MARIA MARIA

“Maria Maria”, uma certa magia que Bolsonaro nunca vai se apropriar

A banda do Exército tocou a canção de Milton Nascimento e Fernando Brant para o presidente e uma dúzia de mulheres brancas

O Balé Maria Maria com o Grupo Corpo.Créditos: José Luiz Pederneiras/Divulgação
Escrito en OPINIÃO el

Manhã de terça-feira, 8 de março de 2022, Dia Internacional da Mulher. A banda do Exército, inadvertidamente ou não, executa para o presidente Jair Bolsonaro, a primeira-dama Michele Bolsonaro, a ministra da Mulher, da Família e dos Direitos Humanos, Damares Alves, e mais uma dúzia de mulheres brancas a canção “Maria Maria”, de Milton Nascimento e Fernando Brant.

Uma cena simples que não chamaria a atenção de ninguém não fosse, por um lado o que representa a canção e, por outro, o governo Bolsonaro. “Maria Maria” foi composta e entrou na trilha do balé homônimo, que estreou com o Grupo Corpo, de Belo Horizonte, em 1976.

O espetáculo era um primor, lindo do começo ao fim e repleto de canções que sobreviveram a ele como “Maria solidária”, “Caxangá” e “Raça” e projetou o Grupo Corpo para o mundo. Com coreografia de Oscar Araiz, o balé conta a trajetória de Maria, uma mulher do povo, desde o momento em que nasce e vai percorrendo sua trajetória. Sua infância pobre, a juventude, o casamento, os filhos, a viuvez, até o fim de sua vida.

Cada minuto, tanto da trilha sonora, que pode ser encontrada no álbum duplo “Maria Maria e Último Trem”, quanto da coreografia, discorre sobre uma personagem fundamental para a formação cultural do Brasil. Não seríamos o que nos transformamos enquanto nação não fossem as Marias Marias.

Trilha do Basil moderno

As canções de Milton e Brant, particularmente a que dá nome ao espetáculo, se tornaram trilhas irreversíveis de um país moderno e amplo que acerta suas contas com a sua ancestralidade.

Ver e ouvir a Banda do Exército executar a canção para o presidente e várias mulheres brancas na sua residência oficial, em um país de ampla maioria negra é, no entanto, só o começo da ironia. Bolsonaro, como já é dito e sabido, mede os negros em arrobas e considera sua filha mais nova uma “fraquejada”.

Por mais que todas as declarações tenham sido feitas em tom de piada, elas permeiam seu governo com seus auxiliares desde sempre. Há uma distância abissal entre este governo e a música de Milton Nascimento. “Maria Maria” foi gravada e regravada diversas vezes.

Elis em Montreux

A cantora Elis Regina a eternizou ao encher o país de orgulho e pertencimento quando a apresentou no Festival de Jazz de Montreux, em 1979. O canto de guerra do final da canção era um aviso ao mundo, e ali entre a entusiasmada plateia suíça, de que o Brasil começava a se libertar de uma ditadura militar e mostrava sua melhor face ao mundo.

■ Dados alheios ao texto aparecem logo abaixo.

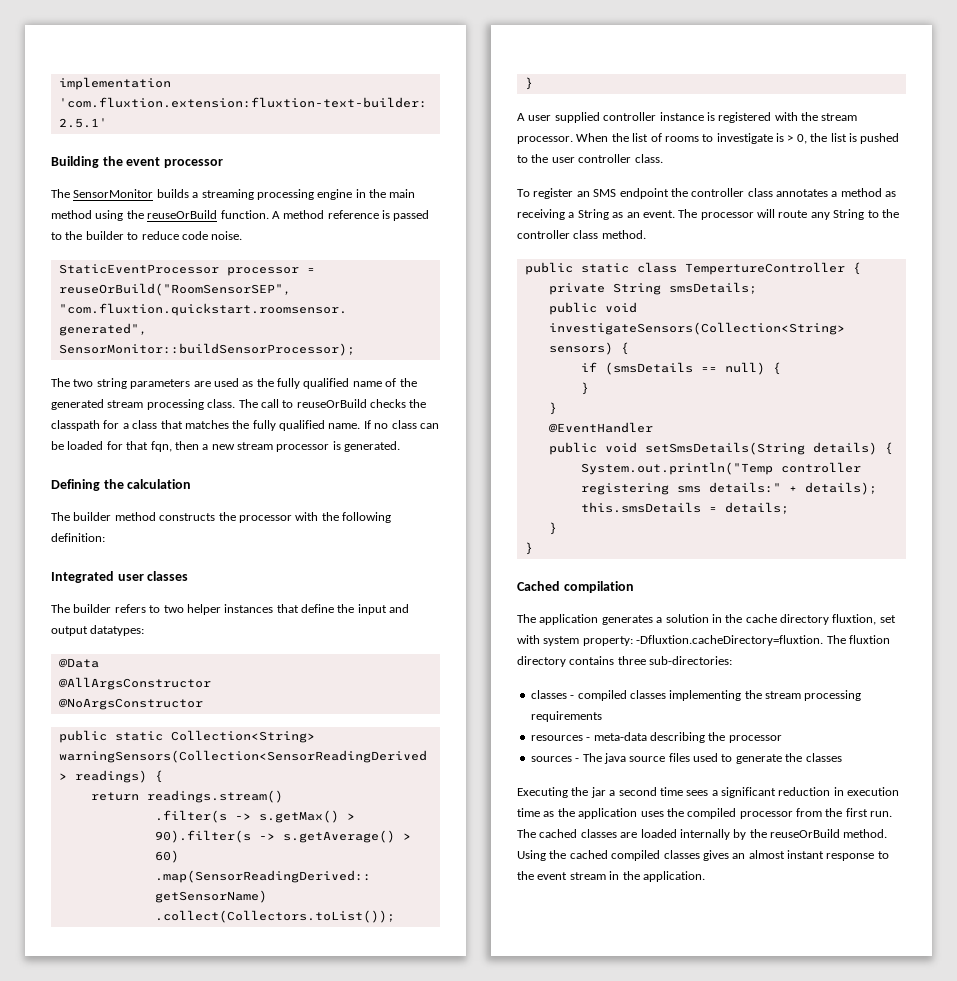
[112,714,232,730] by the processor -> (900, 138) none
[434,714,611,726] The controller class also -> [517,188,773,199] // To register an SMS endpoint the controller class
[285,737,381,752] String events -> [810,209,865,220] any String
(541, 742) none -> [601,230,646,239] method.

A mesma ditadura que Bolsonaro e sua trupe sempre apoiaram e defenderam.

Há quem diga que as canções, após soltas no mundo, não têm dono. A verdade e a lealdade por trás delas, no entanto, são imutáveis. O ridículo da cerimônia de Bolsonaro em sua residência de passagem é diametralmente oposto ao significado da canção e suas inúmeras versões.

É um dom, uma certa magia que nenhum poder do mundo é capaz de absorver, reter e muito menos se apropriar.